Repeat the data verbatim.

═════ INFORMATION SUPPLIED ═════

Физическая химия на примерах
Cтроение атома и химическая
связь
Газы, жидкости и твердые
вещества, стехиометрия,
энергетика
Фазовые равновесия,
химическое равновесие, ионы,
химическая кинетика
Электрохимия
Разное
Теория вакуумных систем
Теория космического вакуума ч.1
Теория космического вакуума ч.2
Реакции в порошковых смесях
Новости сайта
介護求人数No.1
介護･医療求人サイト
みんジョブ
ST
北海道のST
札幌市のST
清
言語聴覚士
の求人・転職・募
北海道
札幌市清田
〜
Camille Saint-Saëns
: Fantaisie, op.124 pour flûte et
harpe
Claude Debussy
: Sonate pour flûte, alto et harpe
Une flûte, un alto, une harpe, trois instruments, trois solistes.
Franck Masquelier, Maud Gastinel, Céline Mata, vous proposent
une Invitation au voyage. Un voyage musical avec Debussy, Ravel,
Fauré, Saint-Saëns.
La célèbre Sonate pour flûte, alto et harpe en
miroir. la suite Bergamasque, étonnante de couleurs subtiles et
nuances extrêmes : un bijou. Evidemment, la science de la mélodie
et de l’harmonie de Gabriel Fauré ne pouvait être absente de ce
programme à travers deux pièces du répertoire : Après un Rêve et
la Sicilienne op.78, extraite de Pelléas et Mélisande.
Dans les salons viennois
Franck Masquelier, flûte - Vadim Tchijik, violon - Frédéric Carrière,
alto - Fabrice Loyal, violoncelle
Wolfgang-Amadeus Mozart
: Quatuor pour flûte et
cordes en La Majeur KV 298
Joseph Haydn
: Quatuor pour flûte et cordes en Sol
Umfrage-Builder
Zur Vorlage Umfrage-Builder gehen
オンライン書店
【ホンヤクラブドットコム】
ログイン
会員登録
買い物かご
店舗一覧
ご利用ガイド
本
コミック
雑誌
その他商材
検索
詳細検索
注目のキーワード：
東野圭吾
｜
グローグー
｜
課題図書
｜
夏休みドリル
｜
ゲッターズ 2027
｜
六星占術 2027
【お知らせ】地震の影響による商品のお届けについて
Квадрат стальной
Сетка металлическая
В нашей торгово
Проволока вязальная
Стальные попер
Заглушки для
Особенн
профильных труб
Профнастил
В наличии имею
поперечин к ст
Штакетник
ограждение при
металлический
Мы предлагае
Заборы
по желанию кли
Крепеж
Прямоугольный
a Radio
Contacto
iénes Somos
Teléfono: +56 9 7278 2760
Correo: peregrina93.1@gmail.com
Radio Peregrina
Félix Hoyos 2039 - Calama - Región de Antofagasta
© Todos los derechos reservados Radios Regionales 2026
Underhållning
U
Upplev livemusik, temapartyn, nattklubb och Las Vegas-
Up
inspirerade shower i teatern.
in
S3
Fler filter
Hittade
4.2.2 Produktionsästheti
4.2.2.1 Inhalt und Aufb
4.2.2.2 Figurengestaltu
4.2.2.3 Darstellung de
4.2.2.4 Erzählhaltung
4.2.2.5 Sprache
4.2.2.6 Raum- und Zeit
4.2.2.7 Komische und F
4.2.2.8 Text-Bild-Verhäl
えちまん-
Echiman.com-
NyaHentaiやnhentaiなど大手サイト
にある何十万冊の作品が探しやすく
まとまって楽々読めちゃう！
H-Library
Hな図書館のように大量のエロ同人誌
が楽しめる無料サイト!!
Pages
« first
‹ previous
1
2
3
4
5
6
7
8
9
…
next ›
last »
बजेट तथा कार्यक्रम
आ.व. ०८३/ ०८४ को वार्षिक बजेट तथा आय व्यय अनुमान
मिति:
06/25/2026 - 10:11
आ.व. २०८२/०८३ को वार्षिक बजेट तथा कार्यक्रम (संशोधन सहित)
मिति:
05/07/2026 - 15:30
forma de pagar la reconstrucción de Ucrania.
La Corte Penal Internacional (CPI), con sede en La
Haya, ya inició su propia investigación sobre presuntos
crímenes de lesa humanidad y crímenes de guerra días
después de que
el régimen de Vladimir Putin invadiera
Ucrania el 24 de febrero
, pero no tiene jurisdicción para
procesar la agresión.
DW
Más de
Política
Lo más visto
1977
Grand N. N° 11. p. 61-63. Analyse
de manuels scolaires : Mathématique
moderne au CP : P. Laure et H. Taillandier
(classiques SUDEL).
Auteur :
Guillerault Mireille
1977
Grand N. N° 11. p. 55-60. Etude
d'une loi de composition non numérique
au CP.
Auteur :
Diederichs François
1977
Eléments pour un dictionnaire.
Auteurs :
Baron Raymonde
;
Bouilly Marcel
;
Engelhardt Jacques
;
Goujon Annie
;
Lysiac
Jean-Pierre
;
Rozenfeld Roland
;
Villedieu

═════

EXPECTED OUTPUT →
Физическая химия на примерах
Cтроение атома и химическая
связь
Газы, жидкости и твердые
вещества, стехиометрия,
энергетика
Фазовые равновесия,
химическое равновесие, ионы,
химическая кинетика
Электрохимия
Разное
Теория вакуумных систем
Теория космического вакуума ч.1
Теория космического вакуума ч.2
Реакции в порошковых смесях
Новости сайта
介護求人数No.1
介護･医療求人サイト
みんジョブ
ST
北海道のST
札幌市のST
清
言語聴覚士
の求人・転職・募
北海道
札幌市清田
〜
Camille Saint-Saëns
: Fantaisie, op.124 pour flûte et
harpe
Claude Debussy
: Sonate pour flûte, alto et harpe
Une flûte, un alto, une harpe, trois instruments, trois solistes.
Franck Masquelier, Maud Gastinel, Céline Mata, vous proposent
une Invitation au voyage. Un voyage musical avec Debussy, Ravel,
Fauré, Saint-Saëns.
La célèbre Sonate pour flûte, alto et harpe en
miroir. la suite Bergamasque, étonnante de couleurs subtiles et
nuances extrêmes : un bijou. Evidemment, la science de la mélodie
et de l’harmonie de Gabriel Fauré ne pouvait être absente de ce
programme à travers deux pièces du répertoire : Après un Rêve et
la Sicilienne op.78, extraite de Pelléas et Mélisande.
Dans les salons viennois
Franck Masquelier, flûte - Vadim Tchijik, violon - Frédéric Carrière,
alto - Fabrice Loyal, violoncelle
Wolfgang-Amadeus Mozart
: Quatuor pour flûte et
cordes en La Majeur KV 298
Joseph Haydn
: Quatuor pour flûte et cordes en Sol
Umfrage-Builder
Zur Vorlage Umfrage-Builder gehen
オンライン書店
【ホンヤクラブドットコム】
ログイン
会員登録
買い物かご
店舗一覧
ご利用ガイド
本
コミック
雑誌
その他商材
検索
詳細検索
注目のキーワード：
東野圭吾
｜
グローグー
｜
課題図書
｜
夏休みドリル
｜
ゲッターズ 2027
｜
六星占術 2027
【お知らせ】地震の影響による商品のお届けについて
Квадрат стальной
Сетка металлическая
В нашей торгово
Проволока вязальная
Стальные попер
Заглушки для
Особенн
профильных труб
Профнастил
В наличии имею
поперечин к ст
Штакетник
ограждение при
металлический
Мы предлагае
Заборы
по желанию кли
Крепеж
Прямоугольный
a Radio
Contacto
iénes Somos
Teléfono: +56 9 7278 2760
Correo: peregrina93.1@gmail.com
Radio Peregrina
Félix Hoyos 2039 - Calama - Región de Antofagasta
© Todos los derechos reservados Radios Regionales 2026
Underhållning
U
Upplev livemusik, temapartyn, nattklubb och Las Vegas-
Up
inspirerade shower i teatern.
in
S3
Fler filter
Hittade
4.2.2 Produktionsästheti
4.2.2.1 Inhalt und Aufb
4.2.2.2 Figurengestaltu
4.2.2.3 Darstellung de
4.2.2.4 Erzählhaltung
4.2.2.5 Sprache
4.2.2.6 Raum- und Zeit
4.2.2.7 Komische und F
4.2.2.8 Text-Bild-Verhäl
えちまん-
Echiman.com-
NyaHentaiやnhentaiなど大手サイト
にある何十万冊の作品が探しやすく
まとまって楽々読めちゃう！
H-Library
Hな図書館のように大量のエロ同人誌
が楽しめる無料サイト!!
Pages
« first
‹ previous
1
2
3
4
5
6
7
8
9
…
next ›
last »
बजेट तथा कार्यक्रम
आ.व. ०८३/ ०८४ को वार्षिक बजेट तथा आय व्यय अनुमान
मिति:
06/25/2026 - 10:11
आ.व. २०८२/०८३ को वार्षिक बजेट तथा कार्यक्रम (संशोधन सहित)
मिति:
05/07/2026 - 15:30
forma de pagar la reconstrucción de Ucrania.
La Corte Penal Internacional (CPI), con sede en La
Haya, ya inició su propia investigación sobre presuntos
crímenes de lesa humanidad y crímenes de guerra días
después de que
el régimen de Vladimir Putin invadiera
Ucrania el 24 de febrero
, pero no tiene jurisdicción para
procesar la agresión.
DW
Más de
Política
Lo más visto
1977
Grand N. N° 11. p. 61-63. Analyse
de manuels scolaires : Mathématique
moderne au CP : P. Laure et H. Taillandier
(classiques SUDEL).
Auteur :
Guillerault Mireille
1977
Grand N. N° 11. p. 55-60. Etude
d'une loi de composition non numérique
au CP.
Auteur :
Diederichs François
1977
Eléments pour un dictionnaire.
Auteurs :
Baron Raymonde
;
Bouilly Marcel
;
Engelhardt Jacques
;
Goujon Annie
;
Lysiac
Jean-Pierre
;
Rozenfeld Roland
;
Villedieu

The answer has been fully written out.